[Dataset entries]

■ ■ ■

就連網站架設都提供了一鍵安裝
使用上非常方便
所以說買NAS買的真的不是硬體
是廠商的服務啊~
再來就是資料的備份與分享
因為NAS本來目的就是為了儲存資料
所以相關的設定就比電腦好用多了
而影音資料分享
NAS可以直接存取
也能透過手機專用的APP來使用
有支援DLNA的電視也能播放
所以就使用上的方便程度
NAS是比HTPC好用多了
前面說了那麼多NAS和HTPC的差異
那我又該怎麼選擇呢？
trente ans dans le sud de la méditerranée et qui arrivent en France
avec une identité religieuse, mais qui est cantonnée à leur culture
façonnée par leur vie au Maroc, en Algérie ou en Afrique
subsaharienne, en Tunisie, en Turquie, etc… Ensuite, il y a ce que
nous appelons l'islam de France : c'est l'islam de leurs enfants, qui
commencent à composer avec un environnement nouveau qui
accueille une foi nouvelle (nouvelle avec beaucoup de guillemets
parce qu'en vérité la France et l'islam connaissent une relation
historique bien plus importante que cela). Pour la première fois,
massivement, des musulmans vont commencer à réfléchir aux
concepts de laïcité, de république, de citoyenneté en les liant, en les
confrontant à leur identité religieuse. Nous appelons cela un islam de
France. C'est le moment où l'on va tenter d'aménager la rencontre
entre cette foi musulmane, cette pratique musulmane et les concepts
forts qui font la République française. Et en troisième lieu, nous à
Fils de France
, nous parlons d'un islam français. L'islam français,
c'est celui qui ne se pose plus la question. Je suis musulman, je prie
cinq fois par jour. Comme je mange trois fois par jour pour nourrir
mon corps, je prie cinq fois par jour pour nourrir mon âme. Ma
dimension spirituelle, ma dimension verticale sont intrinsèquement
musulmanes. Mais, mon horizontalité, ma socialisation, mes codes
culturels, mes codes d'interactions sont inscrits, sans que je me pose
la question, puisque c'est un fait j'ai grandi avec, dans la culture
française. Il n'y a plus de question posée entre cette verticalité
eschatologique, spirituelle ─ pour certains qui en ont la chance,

■ ■ ■

#### Requirement:
Filter the records for lines holding the string "religieuse". Copy each one.

#### Solution for this exercise:
avec une identité religieuse, mais qui est cantonnée à leur culture
confrontant à leur identité religieuse. Nous appelons cela un islam de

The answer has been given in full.